* **Task requirements**: Only the text belongs in the copy. Transcribe the data exactly and drop any pictures.

* **Given material**:

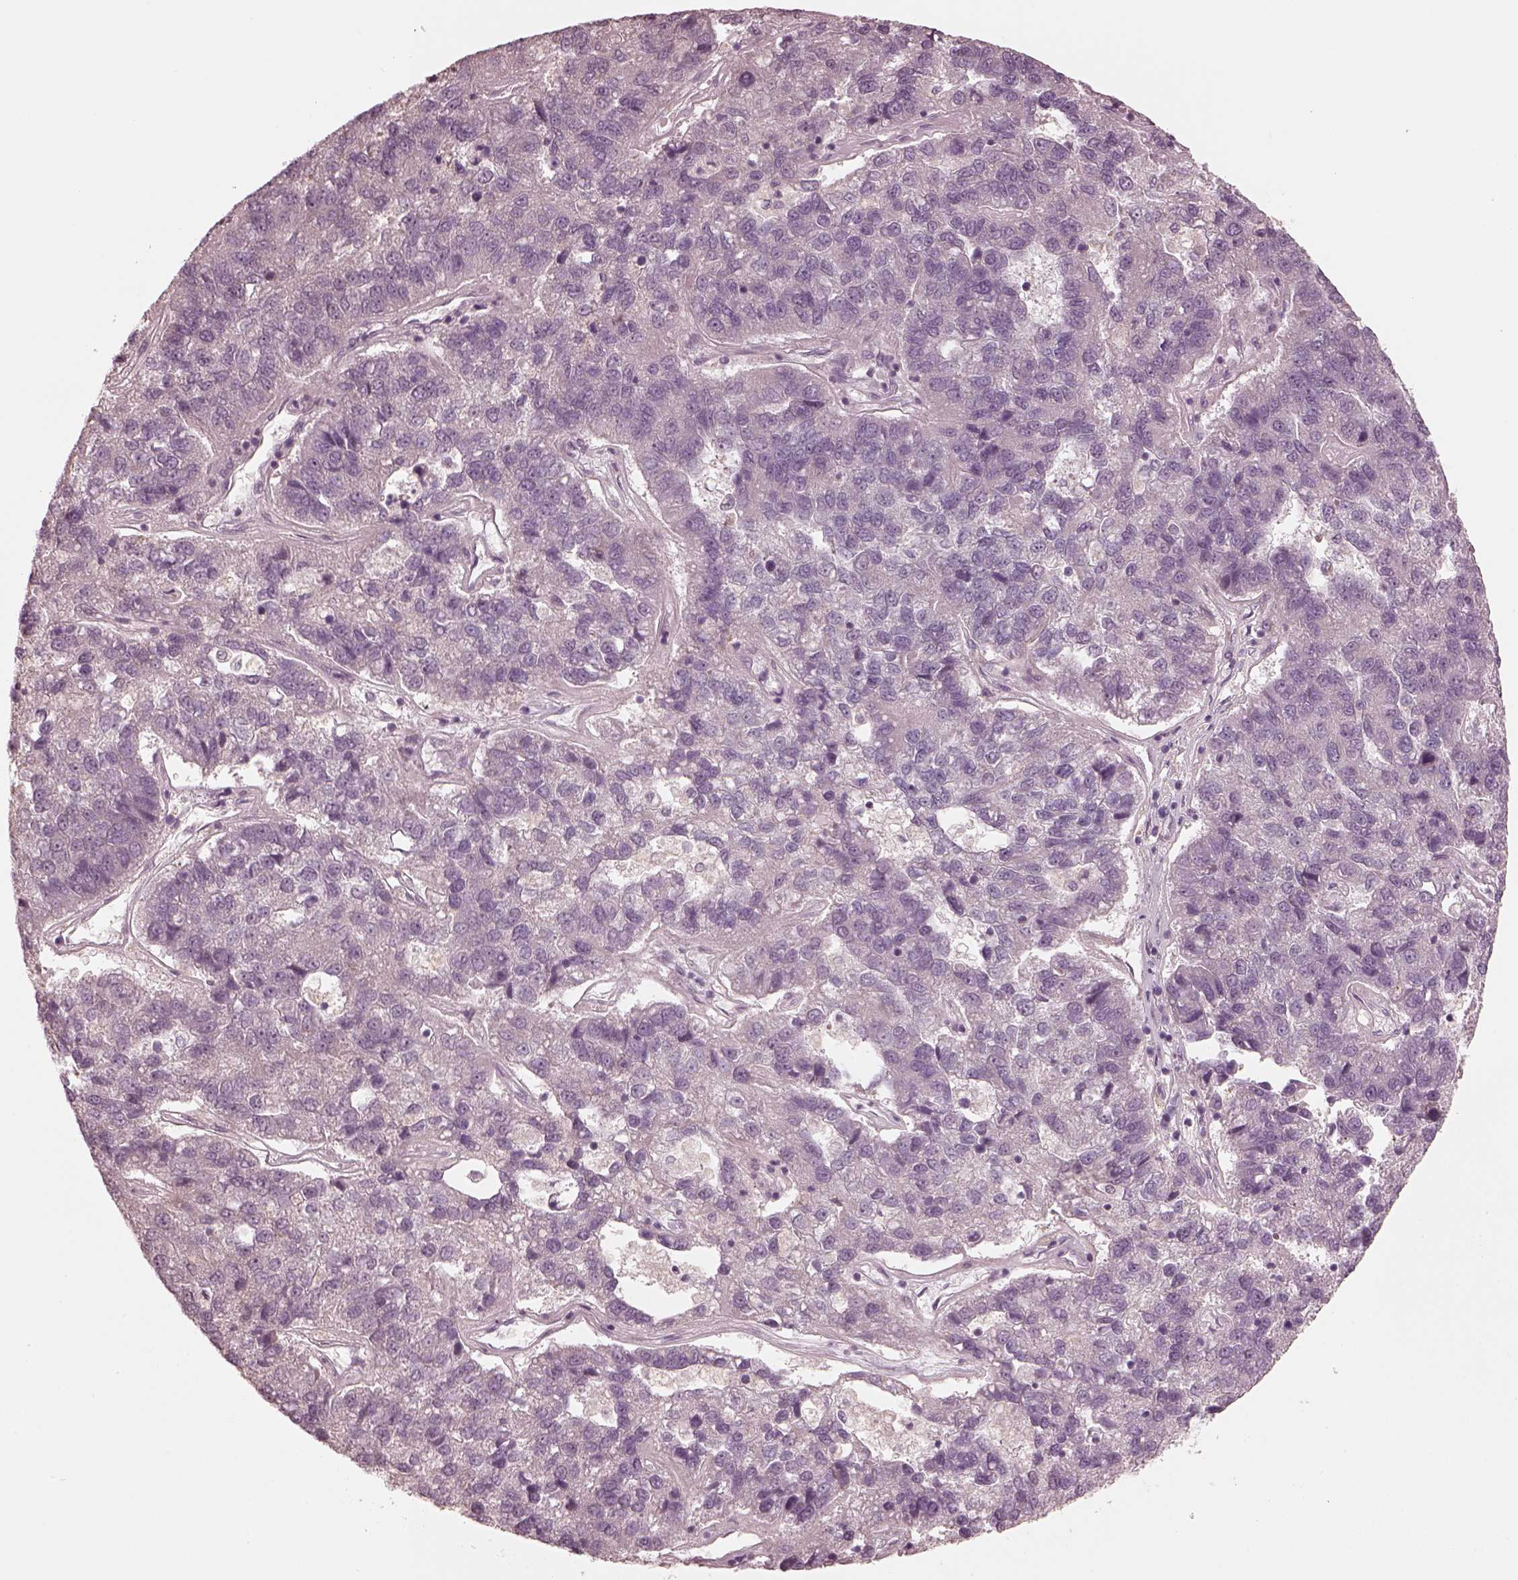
{"staining": {"intensity": "negative", "quantity": "none", "location": "none"}, "tissue": "pancreatic cancer", "cell_type": "Tumor cells", "image_type": "cancer", "snomed": [{"axis": "morphology", "description": "Adenocarcinoma, NOS"}, {"axis": "topography", "description": "Pancreas"}], "caption": "A photomicrograph of human pancreatic cancer is negative for staining in tumor cells.", "gene": "IQCB1", "patient": {"sex": "female", "age": 61}}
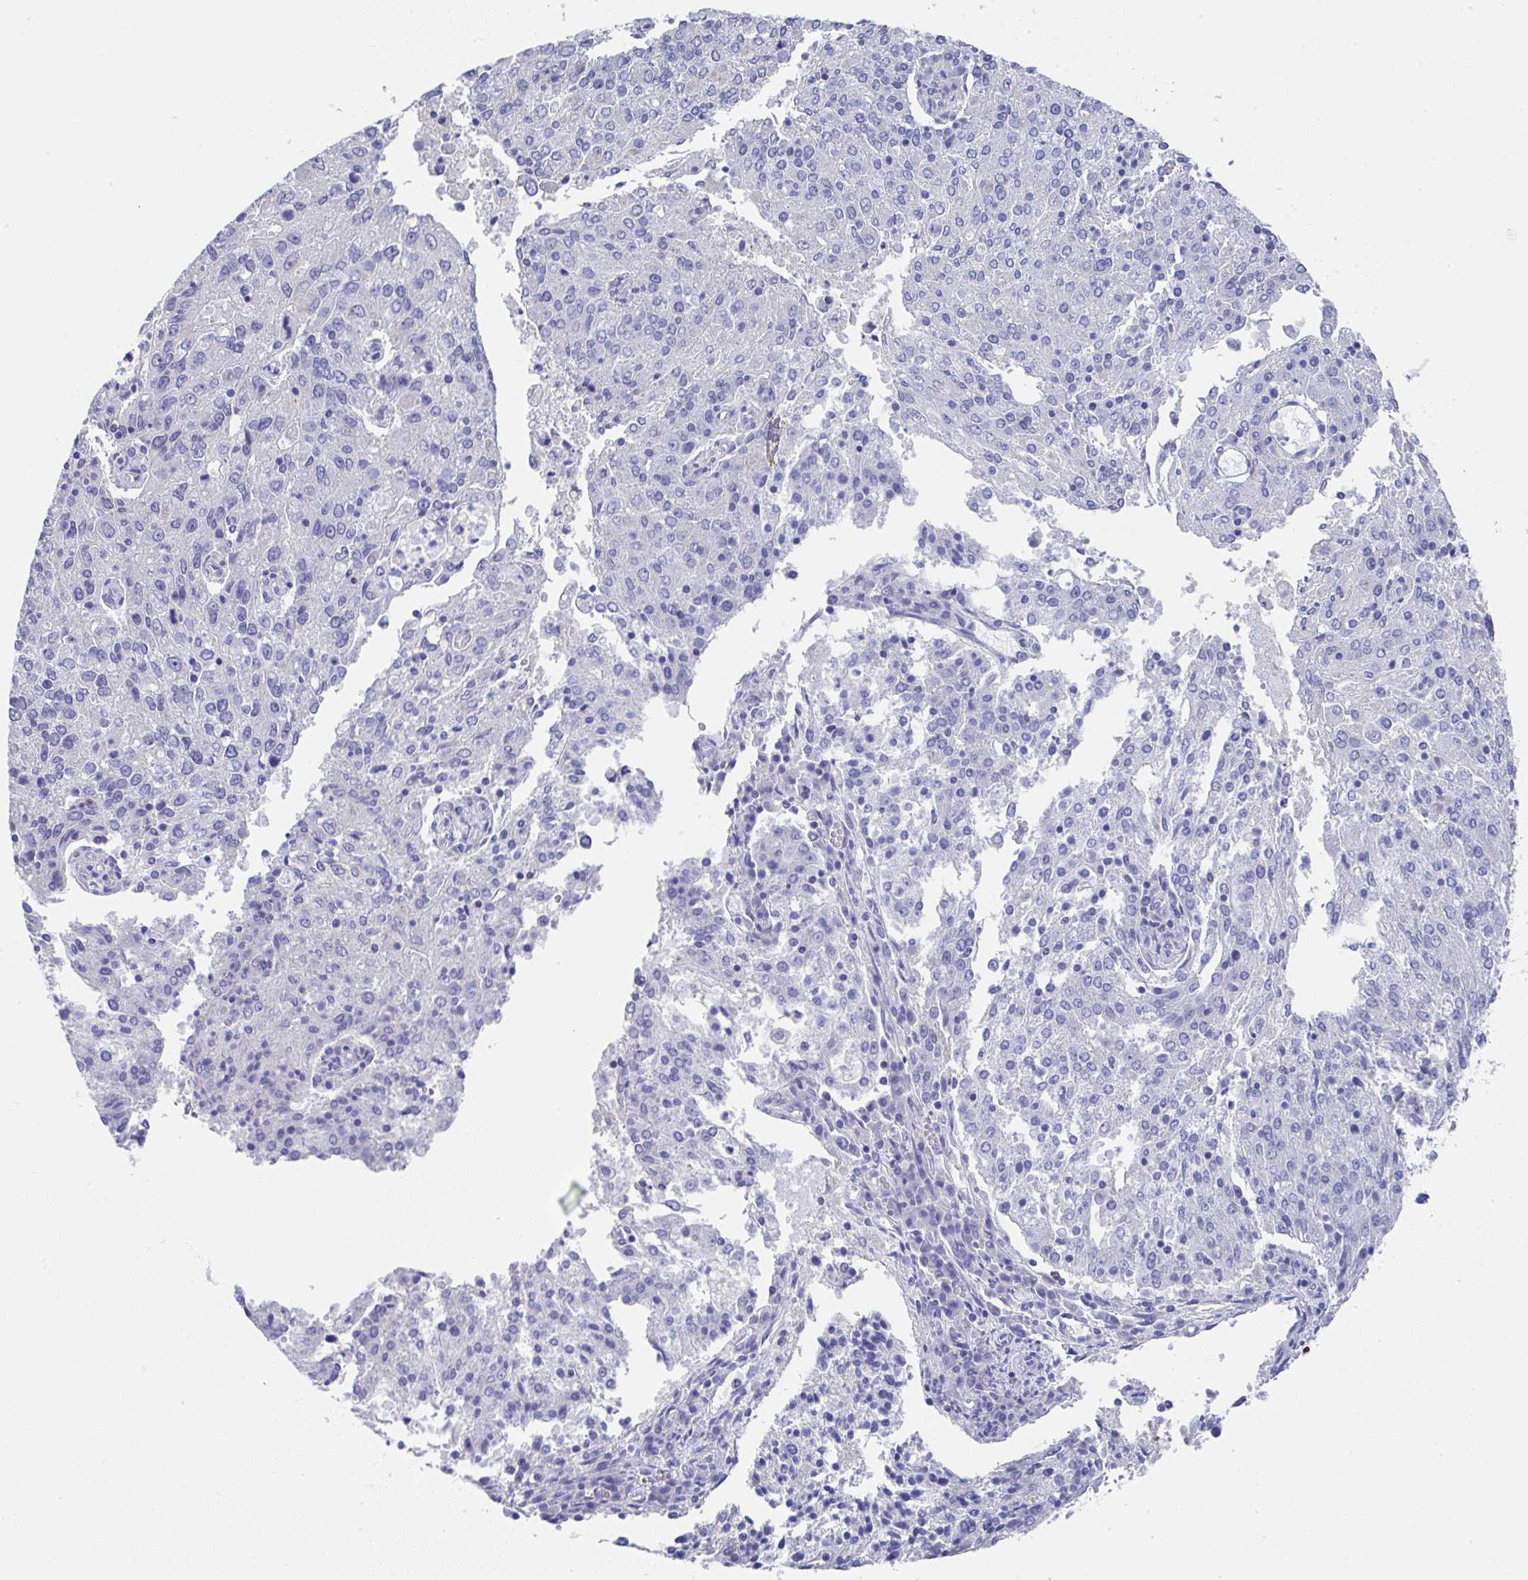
{"staining": {"intensity": "negative", "quantity": "none", "location": "none"}, "tissue": "endometrial cancer", "cell_type": "Tumor cells", "image_type": "cancer", "snomed": [{"axis": "morphology", "description": "Adenocarcinoma, NOS"}, {"axis": "topography", "description": "Endometrium"}], "caption": "Immunohistochemistry (IHC) of human endometrial cancer (adenocarcinoma) demonstrates no expression in tumor cells. (Brightfield microscopy of DAB (3,3'-diaminobenzidine) IHC at high magnification).", "gene": "TNFRSF8", "patient": {"sex": "female", "age": 82}}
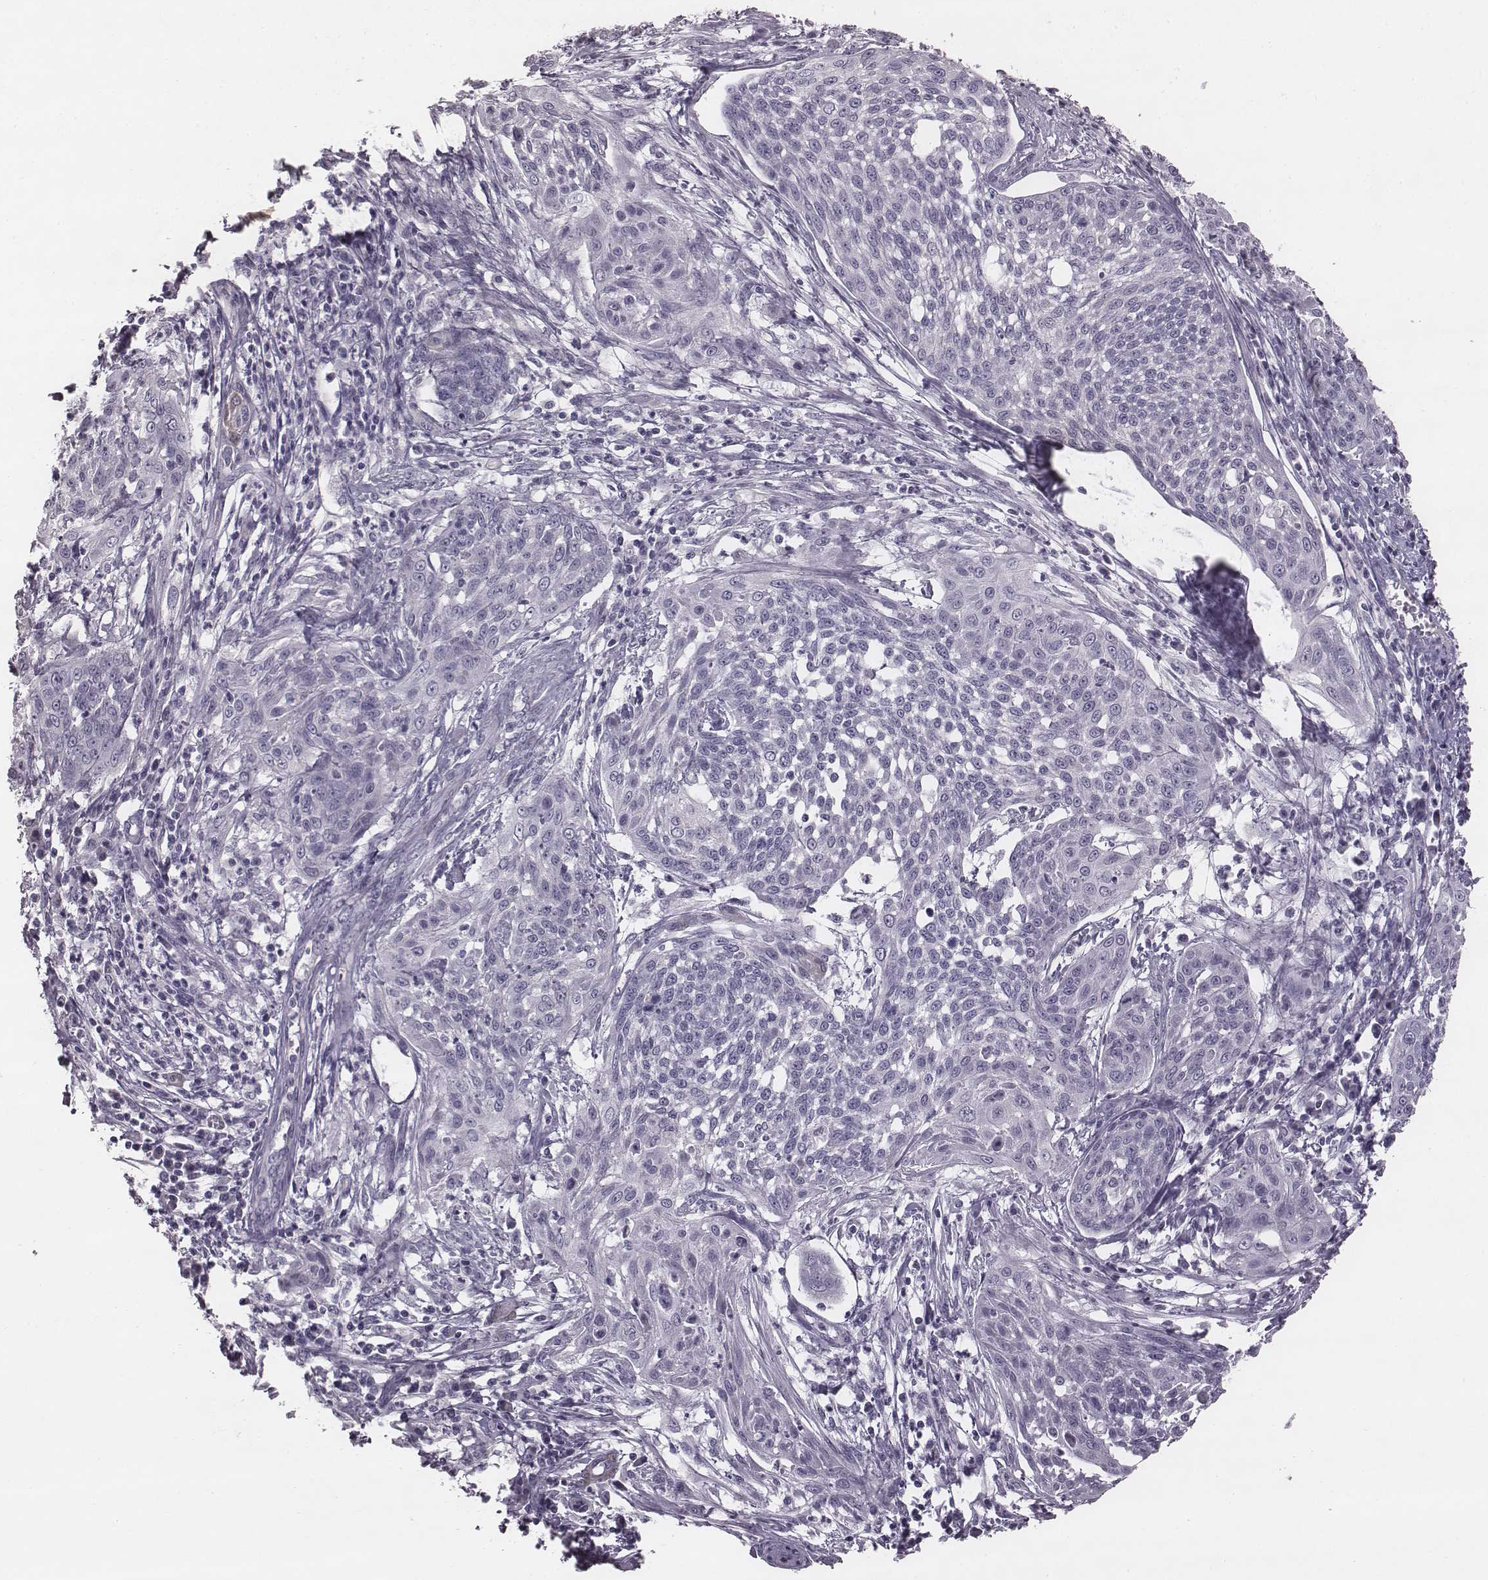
{"staining": {"intensity": "negative", "quantity": "none", "location": "none"}, "tissue": "cervical cancer", "cell_type": "Tumor cells", "image_type": "cancer", "snomed": [{"axis": "morphology", "description": "Squamous cell carcinoma, NOS"}, {"axis": "topography", "description": "Cervix"}], "caption": "DAB (3,3'-diaminobenzidine) immunohistochemical staining of human cervical cancer exhibits no significant staining in tumor cells.", "gene": "PDE8B", "patient": {"sex": "female", "age": 34}}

* **Response for this exercise**:
{"staining": {"intensity": "negative", "quantity": "none", "location": "none"}, "tissue": "pancreatic cancer", "cell_type": "Tumor cells", "image_type": "cancer", "snomed": [{"axis": "morphology", "description": "Adenocarcinoma, NOS"}, {"axis": "topography", "description": "Pancreas"}], "caption": "A photomicrograph of human pancreatic cancer is negative for staining in tumor cells.", "gene": "IQCB1", "patient": {"sex": "female", "age": 61}}
{"staining": {"intensity": "negative", "quantity": "none", "location": "none"}, "tissue": "endometrial cancer", "cell_type": "Tumor cells", "image_type": "cancer", "snomed": [{"axis": "morphology", "description": "Adenocarcinoma, NOS"}, {"axis": "topography", "description": "Endometrium"}], "caption": "Immunohistochemistry (IHC) of human endometrial cancer (adenocarcinoma) demonstrates no expression in tumor cells. (Brightfield microscopy of DAB (3,3'-diaminobenzidine) IHC at high magnification).", "gene": "TNFRSF8", "patient": {"sex": "female", "age": 82}}
{"staining": {"intensity": "negative", "quantity": "none", "location": "none"}, "tissue": "cervical cancer", "cell_type": "Tumor cells", "image_type": "cancer", "snomed": [{"axis": "morphology", "description": "Squamous cell carcinoma, NOS"}, {"axis": "topography", "description": "Cervix"}], "caption": "DAB (3,3'-diaminobenzidine) immunohistochemical staining of human cervical cancer exhibits no significant staining in tumor cells.", "gene": "PDE8B", "patient": {"sex": "female", "age": 34}}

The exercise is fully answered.